**提示本文:**
118は円筒部材102を回転させる駆動部で、ギアやモーターやベルトなど一般的な回転駆動機構によって実現できる。
その他は実施の形態1と同じである。
ノジュール除去部100は、移動機構120によってターゲット長さ方向に移動しながらノジュールを除去する。このような構成によって、消耗品であるノジュール除去部100を小型にし、ノジュール除去部100の製造価格を低減できる。移動機構120はモーターとベルトの組み合わせなど一般的な移動機構を採用しうる。
ノジュール除去中には、ターゲット20を図3の状態で時計回りに10〜30rpmで回転させるとともに、除去部材101も駆動部118によって時計回りに10rpm〜100rpmで回転させる。
これによって、実施の形態1に比べ、除去部材101がノジュールに衝突する時のエネルギーが大きいので、ノジュールを確実に除去できる。
また、実施の形態1に比べ、突起117がたくさんあるので、ノジュール除去時の磨耗による消耗が少なく、除去部101の寿命を長くすることができる。
以上のように本発明によれば、円筒回転型ターゲットの回転を利用してノジュールの削り取り、および削り取られたノジュールの除去を、成膜室を大気圧に戻さずに実施できるので、スパッタリング装置の稼働率低下を防止し、太陽電池の高い生産性を実現できる。
なお、突起117に代わって#30〜#600の研磨紙を、円筒部材102に貼り付けても良い。
(実施の形態3)
図4は本発明の実施の形態3のスパッタリング装置の成膜室12の断面図を示す。

**データ行:**
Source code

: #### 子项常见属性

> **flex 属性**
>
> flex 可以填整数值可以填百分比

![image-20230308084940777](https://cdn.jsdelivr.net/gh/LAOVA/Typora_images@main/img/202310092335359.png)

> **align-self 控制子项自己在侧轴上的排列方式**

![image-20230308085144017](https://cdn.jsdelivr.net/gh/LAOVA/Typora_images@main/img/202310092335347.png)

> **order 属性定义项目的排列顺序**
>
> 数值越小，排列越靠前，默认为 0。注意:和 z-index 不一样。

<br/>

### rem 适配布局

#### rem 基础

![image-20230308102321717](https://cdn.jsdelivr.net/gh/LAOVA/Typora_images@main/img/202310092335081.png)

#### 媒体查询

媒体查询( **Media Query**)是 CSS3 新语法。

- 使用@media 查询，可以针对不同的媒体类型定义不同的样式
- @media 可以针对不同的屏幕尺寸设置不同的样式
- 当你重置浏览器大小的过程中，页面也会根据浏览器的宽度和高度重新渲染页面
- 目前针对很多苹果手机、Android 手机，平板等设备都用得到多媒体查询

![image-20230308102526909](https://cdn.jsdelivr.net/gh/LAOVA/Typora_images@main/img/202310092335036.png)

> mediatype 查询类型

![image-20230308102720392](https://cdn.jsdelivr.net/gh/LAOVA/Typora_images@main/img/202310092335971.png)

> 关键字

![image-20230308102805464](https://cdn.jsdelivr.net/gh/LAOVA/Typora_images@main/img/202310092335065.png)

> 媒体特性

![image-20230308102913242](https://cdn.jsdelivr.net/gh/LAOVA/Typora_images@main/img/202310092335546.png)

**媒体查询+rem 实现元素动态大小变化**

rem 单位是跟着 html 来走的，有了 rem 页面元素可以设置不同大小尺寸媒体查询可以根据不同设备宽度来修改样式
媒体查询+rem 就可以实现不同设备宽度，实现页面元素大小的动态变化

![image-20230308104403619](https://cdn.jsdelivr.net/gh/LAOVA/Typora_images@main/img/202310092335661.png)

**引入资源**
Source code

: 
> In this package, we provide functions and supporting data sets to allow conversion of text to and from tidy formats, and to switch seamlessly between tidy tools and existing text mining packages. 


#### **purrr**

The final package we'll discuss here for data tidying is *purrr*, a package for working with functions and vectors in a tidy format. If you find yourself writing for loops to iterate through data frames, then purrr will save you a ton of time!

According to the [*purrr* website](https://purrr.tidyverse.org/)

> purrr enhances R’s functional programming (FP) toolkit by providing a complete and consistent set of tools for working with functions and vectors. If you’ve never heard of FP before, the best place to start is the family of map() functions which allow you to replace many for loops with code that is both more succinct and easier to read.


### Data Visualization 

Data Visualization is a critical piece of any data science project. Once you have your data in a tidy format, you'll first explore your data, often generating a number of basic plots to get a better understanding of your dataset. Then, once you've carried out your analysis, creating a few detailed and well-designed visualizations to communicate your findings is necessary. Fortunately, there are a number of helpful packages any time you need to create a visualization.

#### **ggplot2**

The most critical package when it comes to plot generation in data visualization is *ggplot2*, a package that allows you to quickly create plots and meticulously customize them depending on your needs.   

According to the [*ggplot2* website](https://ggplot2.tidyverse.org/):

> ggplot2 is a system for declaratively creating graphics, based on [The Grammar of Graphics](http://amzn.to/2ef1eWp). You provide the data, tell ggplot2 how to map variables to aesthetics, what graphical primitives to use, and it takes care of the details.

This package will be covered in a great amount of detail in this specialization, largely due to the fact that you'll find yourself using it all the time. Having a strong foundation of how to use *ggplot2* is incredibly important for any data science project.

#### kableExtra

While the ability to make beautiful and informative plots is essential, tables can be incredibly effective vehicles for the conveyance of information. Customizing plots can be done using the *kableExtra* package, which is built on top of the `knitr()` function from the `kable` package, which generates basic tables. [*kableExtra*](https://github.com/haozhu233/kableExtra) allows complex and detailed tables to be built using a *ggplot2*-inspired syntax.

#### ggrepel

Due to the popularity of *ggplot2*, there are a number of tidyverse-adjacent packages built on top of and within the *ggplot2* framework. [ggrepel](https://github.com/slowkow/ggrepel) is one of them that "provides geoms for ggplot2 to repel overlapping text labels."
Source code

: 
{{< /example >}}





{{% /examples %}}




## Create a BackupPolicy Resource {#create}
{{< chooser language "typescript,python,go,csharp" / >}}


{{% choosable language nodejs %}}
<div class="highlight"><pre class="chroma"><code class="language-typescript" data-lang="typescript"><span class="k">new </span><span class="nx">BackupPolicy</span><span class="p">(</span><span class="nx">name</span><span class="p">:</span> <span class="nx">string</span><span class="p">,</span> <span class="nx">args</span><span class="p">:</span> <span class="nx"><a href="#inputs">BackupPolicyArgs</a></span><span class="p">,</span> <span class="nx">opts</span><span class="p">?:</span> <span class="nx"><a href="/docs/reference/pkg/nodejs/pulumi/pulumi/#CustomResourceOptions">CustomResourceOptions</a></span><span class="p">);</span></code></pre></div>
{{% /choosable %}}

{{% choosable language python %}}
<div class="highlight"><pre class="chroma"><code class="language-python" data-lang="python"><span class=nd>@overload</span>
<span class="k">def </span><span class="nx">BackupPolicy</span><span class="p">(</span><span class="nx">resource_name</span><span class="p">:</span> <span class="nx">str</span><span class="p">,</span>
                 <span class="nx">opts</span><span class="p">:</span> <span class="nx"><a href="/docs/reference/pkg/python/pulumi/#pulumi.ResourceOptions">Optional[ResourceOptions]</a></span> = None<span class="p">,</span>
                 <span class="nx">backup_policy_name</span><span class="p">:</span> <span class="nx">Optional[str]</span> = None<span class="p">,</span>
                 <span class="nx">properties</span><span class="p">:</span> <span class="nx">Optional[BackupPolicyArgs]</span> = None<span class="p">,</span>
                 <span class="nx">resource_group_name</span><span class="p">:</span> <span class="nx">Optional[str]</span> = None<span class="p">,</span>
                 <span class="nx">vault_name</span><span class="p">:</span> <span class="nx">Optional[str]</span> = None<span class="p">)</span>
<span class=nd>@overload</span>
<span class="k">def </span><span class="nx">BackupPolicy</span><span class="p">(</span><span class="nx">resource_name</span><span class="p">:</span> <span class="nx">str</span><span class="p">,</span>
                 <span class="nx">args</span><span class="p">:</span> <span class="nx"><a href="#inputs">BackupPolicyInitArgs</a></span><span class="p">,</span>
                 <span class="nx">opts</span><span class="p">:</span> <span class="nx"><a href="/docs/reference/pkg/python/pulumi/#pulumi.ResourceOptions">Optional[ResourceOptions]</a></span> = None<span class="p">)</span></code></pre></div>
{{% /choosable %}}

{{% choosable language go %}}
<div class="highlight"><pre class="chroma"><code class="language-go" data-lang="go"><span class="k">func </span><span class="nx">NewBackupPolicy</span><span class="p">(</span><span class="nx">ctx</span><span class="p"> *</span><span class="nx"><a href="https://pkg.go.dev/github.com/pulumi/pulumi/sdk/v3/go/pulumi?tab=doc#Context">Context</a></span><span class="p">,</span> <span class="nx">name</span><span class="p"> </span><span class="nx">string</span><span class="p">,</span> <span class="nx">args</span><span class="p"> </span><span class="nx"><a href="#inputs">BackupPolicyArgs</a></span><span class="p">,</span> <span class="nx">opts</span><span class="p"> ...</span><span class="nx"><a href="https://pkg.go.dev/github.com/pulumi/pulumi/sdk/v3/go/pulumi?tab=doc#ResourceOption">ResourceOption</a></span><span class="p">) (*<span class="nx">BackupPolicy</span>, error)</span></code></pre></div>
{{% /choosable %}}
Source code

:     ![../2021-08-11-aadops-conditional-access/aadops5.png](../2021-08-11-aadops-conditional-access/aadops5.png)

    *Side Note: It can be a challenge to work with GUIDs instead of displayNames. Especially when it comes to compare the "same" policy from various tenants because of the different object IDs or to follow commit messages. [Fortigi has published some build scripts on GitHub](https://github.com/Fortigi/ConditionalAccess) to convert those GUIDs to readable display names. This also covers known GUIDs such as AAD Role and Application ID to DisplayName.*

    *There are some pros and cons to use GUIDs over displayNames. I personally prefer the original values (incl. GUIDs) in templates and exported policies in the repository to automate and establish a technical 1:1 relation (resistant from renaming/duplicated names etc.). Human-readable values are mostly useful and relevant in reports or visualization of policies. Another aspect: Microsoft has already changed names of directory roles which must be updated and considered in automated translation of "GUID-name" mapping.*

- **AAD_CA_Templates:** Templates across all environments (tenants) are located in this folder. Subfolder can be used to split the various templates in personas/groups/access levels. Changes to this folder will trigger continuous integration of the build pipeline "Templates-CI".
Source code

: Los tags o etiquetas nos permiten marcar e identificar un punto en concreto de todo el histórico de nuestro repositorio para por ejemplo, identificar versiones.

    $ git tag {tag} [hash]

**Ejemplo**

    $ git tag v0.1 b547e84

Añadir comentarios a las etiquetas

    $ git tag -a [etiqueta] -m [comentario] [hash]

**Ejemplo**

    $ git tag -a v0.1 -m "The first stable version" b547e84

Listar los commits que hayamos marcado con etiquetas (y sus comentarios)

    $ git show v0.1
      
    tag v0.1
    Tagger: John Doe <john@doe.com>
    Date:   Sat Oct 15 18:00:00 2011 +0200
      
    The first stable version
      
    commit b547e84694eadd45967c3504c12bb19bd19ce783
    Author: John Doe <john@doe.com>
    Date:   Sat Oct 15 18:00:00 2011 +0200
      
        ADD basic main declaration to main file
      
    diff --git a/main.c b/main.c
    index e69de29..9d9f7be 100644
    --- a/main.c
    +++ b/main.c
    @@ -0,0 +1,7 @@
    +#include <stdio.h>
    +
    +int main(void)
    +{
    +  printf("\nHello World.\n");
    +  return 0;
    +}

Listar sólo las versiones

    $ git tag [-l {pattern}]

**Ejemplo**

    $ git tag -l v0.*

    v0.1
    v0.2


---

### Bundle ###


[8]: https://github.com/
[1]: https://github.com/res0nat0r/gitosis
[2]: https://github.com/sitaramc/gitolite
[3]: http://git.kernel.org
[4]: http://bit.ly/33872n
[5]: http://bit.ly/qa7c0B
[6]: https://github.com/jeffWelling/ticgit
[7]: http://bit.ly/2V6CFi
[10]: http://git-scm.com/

**課題一覧:**
1. ノジュール除去に関する本文に符号付きで登場する構成要素をすべて、符号と名称の組で、初出の順に挙げてください。
2. ノジュール除去に関する本文に基づき、次の問いに答えてください。
(a) ノジュール除去中、ターゲット20はどの向きに、どの回転数で回転させますか。
(b) 突起117の代わりに円筒部材102に貼り付けてもよいとされているものは何ですか。
(c) 図4は何を示していますか。
3. ノジュール除去に関する本文の続きを、最後の文の後から記述してください。

**各項目の解答:**
1.
118 駆動部
102 円筒部材
100 ノジュール除去部
120 移動機構
20 ターゲット
101 除去部材
117 突起
12 成膜室

2.
(a) 時計回りに、10〜30rpmで回転させます。
(b) #30〜#600の研磨紙です。
(c) 本発明の実施の形態3のスパッタリング装置の成膜室12の断面図です。

3.
実施の形態1の構成に加えて、この実施の形態3では、ノジュール除去部100とターゲット20との接触個所に近接して配置された集塵板130と、集塵板130とターゲット20の間に50〜100V程度の電圧を印加する電源119を有することを特徴とする。この電源119には、スパッタ用の電源を使用することもできる。
このように構成したため、ターゲット20を回転させながらノジュール除去部100でノジュールを除去する際、ターゲット20と集塵板130の間に50〜100V程度の電圧を印加する。この時、成膜室12は1E−3Pa以下の圧力に保持するので、ターゲット20と集塵板130の間で放電が発生することはない。
削られたノジュールがターゲット20に付着しても、ターゲット20に印加した電圧で帯電させ、ターゲット20と集塵板130の間の電位差で集塵板130に集めることができる。これによって、削られたノジュールやノジュールの破片がターゲット20上に残り、異常放電を発生させるということはない。すなわち、ノジュールを十分に除去することができる。
なお、ノジュール除去部100でノジュールを削り終りノジュール除去部100をターゲット20から離した後、ターゲット20を回転しながら、ターゲット20と集塵板130の間に電圧を印加し、ターゲットに付着したノジュールおよびノジュールの破片を除去しても良い。ノジュールを削りながら集塵する方式に比べ時間が長くなるが、ノジュールを削り終えて、ノジュール除去部100をターゲットから離した際に、ノジュール除去部100の先端に溜まっていたノジュールの破片がターゲットの表面に付着しても、それを集塵できる。
なお、スパッタ成膜中の放電を安定化するために集塵板130は、スパッタ成膜中は、ターゲット20から離れる構成にするのがよい。これは、集塵板130を距離変更機構110のアース部分に固定する構成によって実現できる。
(実施の形態4)
図5は本発明の実施の形態4のスパッタリング装置の成膜室12の断面図を示す。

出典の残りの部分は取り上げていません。